Write out exactly the first lines of the listing, ending on the line that contains "30: (354, 80, 44.17)".

• **Data provided**
╔══

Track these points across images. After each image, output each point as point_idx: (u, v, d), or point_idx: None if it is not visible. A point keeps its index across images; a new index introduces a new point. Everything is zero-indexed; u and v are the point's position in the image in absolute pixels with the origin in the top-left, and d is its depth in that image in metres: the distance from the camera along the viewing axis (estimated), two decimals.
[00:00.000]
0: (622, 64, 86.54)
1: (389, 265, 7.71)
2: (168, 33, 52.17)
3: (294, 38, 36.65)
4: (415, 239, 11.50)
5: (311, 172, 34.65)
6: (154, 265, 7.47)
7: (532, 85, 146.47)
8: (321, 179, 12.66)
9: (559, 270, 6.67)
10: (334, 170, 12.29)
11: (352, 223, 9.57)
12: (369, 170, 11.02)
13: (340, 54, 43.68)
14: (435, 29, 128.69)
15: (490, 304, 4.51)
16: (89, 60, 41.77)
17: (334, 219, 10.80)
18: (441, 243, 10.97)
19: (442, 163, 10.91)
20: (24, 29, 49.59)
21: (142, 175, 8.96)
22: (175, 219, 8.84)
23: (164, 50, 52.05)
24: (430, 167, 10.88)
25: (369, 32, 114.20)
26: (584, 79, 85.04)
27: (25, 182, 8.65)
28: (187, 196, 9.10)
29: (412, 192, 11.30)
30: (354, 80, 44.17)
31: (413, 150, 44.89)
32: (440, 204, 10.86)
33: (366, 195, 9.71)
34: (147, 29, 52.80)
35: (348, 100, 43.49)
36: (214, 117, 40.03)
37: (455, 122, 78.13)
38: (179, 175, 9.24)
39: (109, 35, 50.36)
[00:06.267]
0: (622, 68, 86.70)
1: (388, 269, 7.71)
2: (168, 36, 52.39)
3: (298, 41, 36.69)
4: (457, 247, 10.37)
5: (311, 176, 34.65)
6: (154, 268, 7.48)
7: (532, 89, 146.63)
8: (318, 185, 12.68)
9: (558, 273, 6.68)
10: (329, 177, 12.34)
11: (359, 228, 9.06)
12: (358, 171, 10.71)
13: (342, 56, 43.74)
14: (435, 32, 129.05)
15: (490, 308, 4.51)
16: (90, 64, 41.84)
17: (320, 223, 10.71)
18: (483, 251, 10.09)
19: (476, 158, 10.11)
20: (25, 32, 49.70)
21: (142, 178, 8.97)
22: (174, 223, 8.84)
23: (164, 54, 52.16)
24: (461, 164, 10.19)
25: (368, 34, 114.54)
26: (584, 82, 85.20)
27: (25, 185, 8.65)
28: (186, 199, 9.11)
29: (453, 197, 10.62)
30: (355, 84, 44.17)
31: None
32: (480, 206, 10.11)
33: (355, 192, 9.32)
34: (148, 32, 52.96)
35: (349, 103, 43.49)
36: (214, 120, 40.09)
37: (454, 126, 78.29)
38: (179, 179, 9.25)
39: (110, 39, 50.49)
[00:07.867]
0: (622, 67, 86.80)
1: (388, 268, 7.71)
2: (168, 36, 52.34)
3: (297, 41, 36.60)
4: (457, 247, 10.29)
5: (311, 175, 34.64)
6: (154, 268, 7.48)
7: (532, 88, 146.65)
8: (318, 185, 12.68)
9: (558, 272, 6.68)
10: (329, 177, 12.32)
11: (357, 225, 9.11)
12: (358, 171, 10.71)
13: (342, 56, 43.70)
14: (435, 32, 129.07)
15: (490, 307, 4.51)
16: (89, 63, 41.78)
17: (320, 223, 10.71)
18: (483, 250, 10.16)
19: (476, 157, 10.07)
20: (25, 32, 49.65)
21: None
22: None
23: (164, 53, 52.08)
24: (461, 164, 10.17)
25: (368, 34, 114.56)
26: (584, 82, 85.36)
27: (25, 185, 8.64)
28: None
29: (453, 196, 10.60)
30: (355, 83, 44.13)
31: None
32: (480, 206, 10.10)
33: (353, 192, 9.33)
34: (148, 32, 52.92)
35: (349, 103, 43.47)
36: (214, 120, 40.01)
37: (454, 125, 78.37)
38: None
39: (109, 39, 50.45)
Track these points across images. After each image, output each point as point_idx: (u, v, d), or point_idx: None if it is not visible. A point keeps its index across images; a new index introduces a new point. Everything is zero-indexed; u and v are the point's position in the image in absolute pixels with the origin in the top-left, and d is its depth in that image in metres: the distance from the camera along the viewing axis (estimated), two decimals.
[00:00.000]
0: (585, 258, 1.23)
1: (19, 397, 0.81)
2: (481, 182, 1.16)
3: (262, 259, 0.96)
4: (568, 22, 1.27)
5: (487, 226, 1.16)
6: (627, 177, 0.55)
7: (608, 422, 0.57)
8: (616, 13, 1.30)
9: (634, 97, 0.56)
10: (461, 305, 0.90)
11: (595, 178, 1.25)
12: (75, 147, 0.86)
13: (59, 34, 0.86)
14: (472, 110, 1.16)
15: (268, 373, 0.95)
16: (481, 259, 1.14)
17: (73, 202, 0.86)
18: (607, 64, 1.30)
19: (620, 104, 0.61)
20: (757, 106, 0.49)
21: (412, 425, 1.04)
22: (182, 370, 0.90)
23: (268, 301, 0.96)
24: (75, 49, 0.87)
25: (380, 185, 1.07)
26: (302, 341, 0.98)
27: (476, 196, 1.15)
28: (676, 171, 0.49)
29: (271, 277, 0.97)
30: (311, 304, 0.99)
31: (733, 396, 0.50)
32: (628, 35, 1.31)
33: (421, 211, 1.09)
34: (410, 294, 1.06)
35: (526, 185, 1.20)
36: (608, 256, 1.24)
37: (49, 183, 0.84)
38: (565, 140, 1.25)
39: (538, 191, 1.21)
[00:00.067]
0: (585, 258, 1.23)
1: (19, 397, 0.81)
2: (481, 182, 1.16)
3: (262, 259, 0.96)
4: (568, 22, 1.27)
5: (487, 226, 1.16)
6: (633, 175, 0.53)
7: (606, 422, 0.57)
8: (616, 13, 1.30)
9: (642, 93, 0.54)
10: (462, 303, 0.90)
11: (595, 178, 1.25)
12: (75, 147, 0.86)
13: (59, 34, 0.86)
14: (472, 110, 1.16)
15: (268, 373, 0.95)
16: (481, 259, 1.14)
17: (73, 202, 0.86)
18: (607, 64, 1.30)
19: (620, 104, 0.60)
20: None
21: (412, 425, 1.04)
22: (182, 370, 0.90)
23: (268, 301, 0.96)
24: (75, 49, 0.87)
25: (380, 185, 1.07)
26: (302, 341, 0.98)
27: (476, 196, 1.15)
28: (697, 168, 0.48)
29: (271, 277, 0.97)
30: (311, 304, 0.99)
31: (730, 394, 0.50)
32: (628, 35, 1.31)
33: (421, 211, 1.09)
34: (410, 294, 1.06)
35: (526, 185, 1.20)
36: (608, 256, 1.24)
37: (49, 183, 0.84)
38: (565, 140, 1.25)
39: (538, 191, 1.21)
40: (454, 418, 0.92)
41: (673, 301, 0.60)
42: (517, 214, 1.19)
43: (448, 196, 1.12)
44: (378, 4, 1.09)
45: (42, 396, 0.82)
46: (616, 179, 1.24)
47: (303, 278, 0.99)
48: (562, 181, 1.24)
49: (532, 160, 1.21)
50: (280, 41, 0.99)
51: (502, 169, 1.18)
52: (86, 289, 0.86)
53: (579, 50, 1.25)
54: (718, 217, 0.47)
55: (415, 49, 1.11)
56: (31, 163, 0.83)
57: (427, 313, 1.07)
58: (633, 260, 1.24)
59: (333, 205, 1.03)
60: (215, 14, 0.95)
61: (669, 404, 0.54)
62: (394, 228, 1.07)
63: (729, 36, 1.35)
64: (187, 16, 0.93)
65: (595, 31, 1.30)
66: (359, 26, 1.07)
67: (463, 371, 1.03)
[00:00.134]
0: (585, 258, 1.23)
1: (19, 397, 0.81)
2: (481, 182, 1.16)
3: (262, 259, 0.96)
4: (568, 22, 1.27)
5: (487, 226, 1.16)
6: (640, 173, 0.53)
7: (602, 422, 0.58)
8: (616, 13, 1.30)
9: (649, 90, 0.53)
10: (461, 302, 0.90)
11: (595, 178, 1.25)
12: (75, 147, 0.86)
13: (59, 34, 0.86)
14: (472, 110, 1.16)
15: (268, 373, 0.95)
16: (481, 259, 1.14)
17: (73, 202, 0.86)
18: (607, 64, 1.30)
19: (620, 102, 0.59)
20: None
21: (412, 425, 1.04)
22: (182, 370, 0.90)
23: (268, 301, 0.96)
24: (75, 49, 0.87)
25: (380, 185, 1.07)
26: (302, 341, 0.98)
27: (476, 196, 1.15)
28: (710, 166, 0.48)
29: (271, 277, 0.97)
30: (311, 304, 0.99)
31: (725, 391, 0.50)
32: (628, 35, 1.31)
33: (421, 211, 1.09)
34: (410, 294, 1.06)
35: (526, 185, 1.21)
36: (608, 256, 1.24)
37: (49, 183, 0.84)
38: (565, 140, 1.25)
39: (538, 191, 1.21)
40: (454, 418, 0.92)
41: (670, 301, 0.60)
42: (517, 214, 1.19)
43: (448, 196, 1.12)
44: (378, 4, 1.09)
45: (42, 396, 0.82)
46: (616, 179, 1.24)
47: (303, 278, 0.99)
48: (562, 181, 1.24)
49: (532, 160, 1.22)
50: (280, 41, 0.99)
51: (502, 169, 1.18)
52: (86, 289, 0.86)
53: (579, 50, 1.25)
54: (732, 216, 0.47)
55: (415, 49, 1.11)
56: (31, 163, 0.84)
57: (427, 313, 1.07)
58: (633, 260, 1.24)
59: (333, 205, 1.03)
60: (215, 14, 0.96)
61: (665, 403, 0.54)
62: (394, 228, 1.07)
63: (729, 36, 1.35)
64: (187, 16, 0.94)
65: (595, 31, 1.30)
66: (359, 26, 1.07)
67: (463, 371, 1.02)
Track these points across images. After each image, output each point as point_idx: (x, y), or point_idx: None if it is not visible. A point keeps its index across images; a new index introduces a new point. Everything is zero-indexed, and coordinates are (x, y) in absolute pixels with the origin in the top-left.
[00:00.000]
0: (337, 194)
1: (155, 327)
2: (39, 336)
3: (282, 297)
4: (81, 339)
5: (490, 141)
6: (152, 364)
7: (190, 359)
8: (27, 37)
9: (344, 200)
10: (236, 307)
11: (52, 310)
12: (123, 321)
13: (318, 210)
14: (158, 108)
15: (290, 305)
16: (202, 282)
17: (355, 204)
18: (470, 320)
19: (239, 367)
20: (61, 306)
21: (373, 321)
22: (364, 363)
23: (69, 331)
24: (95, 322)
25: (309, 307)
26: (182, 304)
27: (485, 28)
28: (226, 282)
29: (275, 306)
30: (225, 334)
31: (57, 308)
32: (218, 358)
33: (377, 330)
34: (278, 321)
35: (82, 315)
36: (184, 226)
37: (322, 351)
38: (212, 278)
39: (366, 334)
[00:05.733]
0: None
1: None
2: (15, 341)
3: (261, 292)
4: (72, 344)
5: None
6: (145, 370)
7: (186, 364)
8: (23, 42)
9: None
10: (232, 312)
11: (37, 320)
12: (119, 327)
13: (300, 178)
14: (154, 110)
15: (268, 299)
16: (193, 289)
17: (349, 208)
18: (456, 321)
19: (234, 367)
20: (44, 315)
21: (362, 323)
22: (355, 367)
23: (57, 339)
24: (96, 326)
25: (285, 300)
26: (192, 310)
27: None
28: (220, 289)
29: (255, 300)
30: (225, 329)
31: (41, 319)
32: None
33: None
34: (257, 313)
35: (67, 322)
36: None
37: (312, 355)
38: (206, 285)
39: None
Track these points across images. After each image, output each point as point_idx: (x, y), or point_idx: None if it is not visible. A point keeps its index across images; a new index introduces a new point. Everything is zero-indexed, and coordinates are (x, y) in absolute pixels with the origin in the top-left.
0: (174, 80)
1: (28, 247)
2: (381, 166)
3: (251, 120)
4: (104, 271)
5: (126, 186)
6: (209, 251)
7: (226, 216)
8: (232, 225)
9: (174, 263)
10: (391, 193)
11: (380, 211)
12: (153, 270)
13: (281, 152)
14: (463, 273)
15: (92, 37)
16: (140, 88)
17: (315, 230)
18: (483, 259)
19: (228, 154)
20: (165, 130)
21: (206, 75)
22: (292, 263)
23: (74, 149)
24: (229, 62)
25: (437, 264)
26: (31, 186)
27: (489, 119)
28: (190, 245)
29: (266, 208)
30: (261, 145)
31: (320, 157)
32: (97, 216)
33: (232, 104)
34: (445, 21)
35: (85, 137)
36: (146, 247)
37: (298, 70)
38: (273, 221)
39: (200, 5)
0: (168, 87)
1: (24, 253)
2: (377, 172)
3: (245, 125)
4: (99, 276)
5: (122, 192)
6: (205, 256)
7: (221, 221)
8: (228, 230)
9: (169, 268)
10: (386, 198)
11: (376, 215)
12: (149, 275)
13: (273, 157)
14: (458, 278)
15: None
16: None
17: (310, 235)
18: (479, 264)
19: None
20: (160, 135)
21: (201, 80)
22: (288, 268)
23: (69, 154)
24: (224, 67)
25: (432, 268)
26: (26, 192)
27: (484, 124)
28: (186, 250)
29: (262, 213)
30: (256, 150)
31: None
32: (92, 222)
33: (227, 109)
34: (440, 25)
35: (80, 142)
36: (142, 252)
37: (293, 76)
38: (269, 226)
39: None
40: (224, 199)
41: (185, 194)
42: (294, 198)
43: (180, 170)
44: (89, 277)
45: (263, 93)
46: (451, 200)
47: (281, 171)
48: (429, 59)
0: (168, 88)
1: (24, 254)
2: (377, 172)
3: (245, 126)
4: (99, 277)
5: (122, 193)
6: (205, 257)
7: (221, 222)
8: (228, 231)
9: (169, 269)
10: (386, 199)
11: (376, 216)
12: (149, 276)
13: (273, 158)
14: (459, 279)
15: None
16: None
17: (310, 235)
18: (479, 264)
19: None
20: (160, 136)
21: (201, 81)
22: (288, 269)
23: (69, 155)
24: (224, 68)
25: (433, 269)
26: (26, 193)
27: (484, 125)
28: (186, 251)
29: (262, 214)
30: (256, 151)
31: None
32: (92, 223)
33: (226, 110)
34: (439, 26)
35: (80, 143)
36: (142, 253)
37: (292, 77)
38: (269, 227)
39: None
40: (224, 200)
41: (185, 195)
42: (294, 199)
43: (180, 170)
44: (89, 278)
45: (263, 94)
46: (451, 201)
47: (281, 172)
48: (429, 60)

╚══

• **Solution for this problem**
Track these points across images. After each image, output each point as point_idx: (u, v, d), or point_idx: None if it is not visible. A point keeps its index across images; a new index introduces a new point. Everything is zero-indexed; u and v are the point's position in the image in absolute pixels with the origin in the top-left, and d is its depth in that image in metres: the distance from the camera along the viewing axis (estimated), two decimals.
[00:00.000]
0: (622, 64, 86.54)
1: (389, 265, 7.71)
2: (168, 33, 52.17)
3: (294, 38, 36.65)
4: (415, 239, 11.50)
5: (311, 172, 34.65)
6: (154, 265, 7.47)
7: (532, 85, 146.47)
8: (321, 179, 12.66)
9: (559, 270, 6.67)
10: (334, 170, 12.29)
11: (352, 223, 9.57)
12: (369, 170, 11.02)
13: (340, 54, 43.68)
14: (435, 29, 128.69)
15: (490, 304, 4.51)
16: (89, 60, 41.77)
17: (334, 219, 10.80)
18: (441, 243, 10.97)
19: (442, 163, 10.91)
20: (24, 29, 49.59)
21: (142, 175, 8.96)
22: (175, 219, 8.84)
23: (164, 50, 52.05)
24: (430, 167, 10.88)
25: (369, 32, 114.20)
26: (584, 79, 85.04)
27: (25, 182, 8.65)
28: (187, 196, 9.10)
29: (412, 192, 11.30)
30: (354, 80, 44.17)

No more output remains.